Perhaps we'll have a U.S. dollar crisis, as many fear. With two wars to fight, millions out of work, a quarter of all home mortgages under water, and no clear plan to get out of this mess -- other than a geyser of public cash or debt guarantees, now at $11 trillion and counting -- it's hard to see a happy ending. Quite simply, the U.S. has lost its mojo. It's not just broke. It's bankrupt of ideas.
The nation that gave us inventive geniuses like Henry Ford and Thomas Edison is now in the casino biz. With Wall Street's help, the Fed inflates speculative bubbles to buy time and paper over its messes. The huge stock market rally that began last March is built on one thing: cheap money. I'm sorry I missed it, of course. I could have used the dough. But when it ends, as it inevitably will, it won't be pretty. Meanwhile, America's once-vaunted innovation machine has gone missing in action. R&D budgets have shrunk, vencap funds have gotten gun shy, and U.S. factories stopped making stuff the world wanted (and could afford) long ago, ceding their turf to China.

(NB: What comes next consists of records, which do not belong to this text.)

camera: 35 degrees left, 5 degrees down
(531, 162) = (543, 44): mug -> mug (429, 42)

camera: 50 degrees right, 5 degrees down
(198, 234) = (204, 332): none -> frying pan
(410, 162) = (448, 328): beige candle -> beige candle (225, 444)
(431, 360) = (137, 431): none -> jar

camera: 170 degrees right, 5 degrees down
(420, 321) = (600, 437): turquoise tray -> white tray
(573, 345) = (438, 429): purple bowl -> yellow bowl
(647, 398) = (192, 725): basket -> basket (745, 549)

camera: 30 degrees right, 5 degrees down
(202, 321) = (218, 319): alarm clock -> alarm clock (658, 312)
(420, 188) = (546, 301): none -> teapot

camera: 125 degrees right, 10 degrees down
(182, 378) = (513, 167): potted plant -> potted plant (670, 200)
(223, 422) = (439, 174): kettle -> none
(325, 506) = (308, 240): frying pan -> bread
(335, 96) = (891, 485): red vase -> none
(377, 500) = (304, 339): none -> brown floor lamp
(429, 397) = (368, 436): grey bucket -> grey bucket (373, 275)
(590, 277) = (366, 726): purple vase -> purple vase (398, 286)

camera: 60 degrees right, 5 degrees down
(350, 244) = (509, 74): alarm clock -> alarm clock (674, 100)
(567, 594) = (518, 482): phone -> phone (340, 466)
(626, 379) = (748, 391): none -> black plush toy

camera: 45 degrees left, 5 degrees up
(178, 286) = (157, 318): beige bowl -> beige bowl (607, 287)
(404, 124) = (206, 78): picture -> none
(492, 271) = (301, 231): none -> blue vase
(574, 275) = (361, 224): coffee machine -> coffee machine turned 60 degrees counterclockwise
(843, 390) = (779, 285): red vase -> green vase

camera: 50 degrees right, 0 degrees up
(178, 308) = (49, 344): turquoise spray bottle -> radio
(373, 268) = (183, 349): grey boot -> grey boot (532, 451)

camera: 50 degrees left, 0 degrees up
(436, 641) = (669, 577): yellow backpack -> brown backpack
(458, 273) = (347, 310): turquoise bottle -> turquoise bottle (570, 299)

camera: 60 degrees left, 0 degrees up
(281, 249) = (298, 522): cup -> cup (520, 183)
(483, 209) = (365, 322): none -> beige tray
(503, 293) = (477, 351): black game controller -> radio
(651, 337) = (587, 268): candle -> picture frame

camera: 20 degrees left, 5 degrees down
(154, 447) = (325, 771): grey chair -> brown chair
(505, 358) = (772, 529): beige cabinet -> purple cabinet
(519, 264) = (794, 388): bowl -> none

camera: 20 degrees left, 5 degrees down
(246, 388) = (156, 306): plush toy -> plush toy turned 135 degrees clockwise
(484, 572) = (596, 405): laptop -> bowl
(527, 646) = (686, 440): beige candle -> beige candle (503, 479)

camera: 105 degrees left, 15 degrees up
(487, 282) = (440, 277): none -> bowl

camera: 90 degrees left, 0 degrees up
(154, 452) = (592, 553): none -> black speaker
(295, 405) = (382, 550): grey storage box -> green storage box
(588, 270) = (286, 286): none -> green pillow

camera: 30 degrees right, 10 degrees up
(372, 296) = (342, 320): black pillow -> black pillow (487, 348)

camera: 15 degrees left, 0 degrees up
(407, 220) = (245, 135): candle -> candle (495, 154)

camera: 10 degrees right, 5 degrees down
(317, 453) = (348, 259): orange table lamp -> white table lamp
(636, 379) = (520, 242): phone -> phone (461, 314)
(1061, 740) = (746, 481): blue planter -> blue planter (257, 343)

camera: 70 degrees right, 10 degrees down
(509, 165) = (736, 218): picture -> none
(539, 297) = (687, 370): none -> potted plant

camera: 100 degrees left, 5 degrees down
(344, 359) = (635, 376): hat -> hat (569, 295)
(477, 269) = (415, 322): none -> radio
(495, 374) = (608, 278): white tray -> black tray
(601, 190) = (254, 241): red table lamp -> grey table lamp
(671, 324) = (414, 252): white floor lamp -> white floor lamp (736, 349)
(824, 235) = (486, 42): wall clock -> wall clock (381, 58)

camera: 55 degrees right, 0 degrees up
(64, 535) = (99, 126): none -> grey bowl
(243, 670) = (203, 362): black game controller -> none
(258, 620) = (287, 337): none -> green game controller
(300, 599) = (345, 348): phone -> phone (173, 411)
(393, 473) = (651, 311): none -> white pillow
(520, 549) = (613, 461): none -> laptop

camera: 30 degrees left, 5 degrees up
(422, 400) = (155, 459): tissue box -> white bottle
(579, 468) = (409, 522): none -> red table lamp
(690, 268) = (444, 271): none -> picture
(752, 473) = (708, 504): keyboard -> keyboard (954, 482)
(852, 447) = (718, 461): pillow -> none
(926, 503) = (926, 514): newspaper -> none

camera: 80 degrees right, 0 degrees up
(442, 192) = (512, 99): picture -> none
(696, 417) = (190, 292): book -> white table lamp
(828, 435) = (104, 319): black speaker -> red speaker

The eggheads said don't worry, the value-added product-design jobs will remain in America. Which is a nice concept, but lousy math. Most of the 15 million Americans who are jobless or underemployed don't have PhDs in chemical engineering. They're worker bees, ill-equipped to design new computer chips or wonder drugs. Throughout the recession, offshoring by U.S. companies to places like India and the Philippines actually increased, not decreased. And the big brains still wonder why job losses were so deep over the last year. Perhaps they should visit Detroit. The city that once symbolized U.S. industrial might is now talking about turning its thousands of vacant lots or derelict homes into a giant urban farm. That's a good start, I figure. Carrots and tomatoes have more intrinsic value than much of the garbage Wall Street's "innovators" produced in recent years. In retrospect, most economists mistook Wall Street's dubious -- even fraudulent -- paper shuffling for economic growth. In fact, it was all a giant con. Even the major U.S. business publications -- hardly a hotbed of left-wing radicalism -- agree that Wall Street is largely to blame for the economic implosion.
The kicker? It doesn't matter who sits in the White House, it seems. Like the Republicans, the Obama crew hasn't done a thing to address Wall Street's excesses, beyond mouthing a few a few vacuous sound bites about "fat cat" bankers. There's no serious talk about breaking up "too big to fail" banks like Goldman Sachs, and all the yapping about executive bonuses is mostly for show. In the wake of the economic collapse, Wall Street parties on, while millions of working stiffs now rely on food stamps to buy groceries. Bank profits and bonuses are soaring, thanks to taxpayer-funded bailouts, access to zero-interest funds from the Fed, and such wonders as high-frequency computer trading, which enables banks like Goldman to shove retail investors to the back of the queue. That's not capitalism, or the free market. That's a market that's rigged, for the benefit of the few, at the expense of the many.
In moral terms, or democratic terms, it's easy to see what all this amounts to: a big fat zero.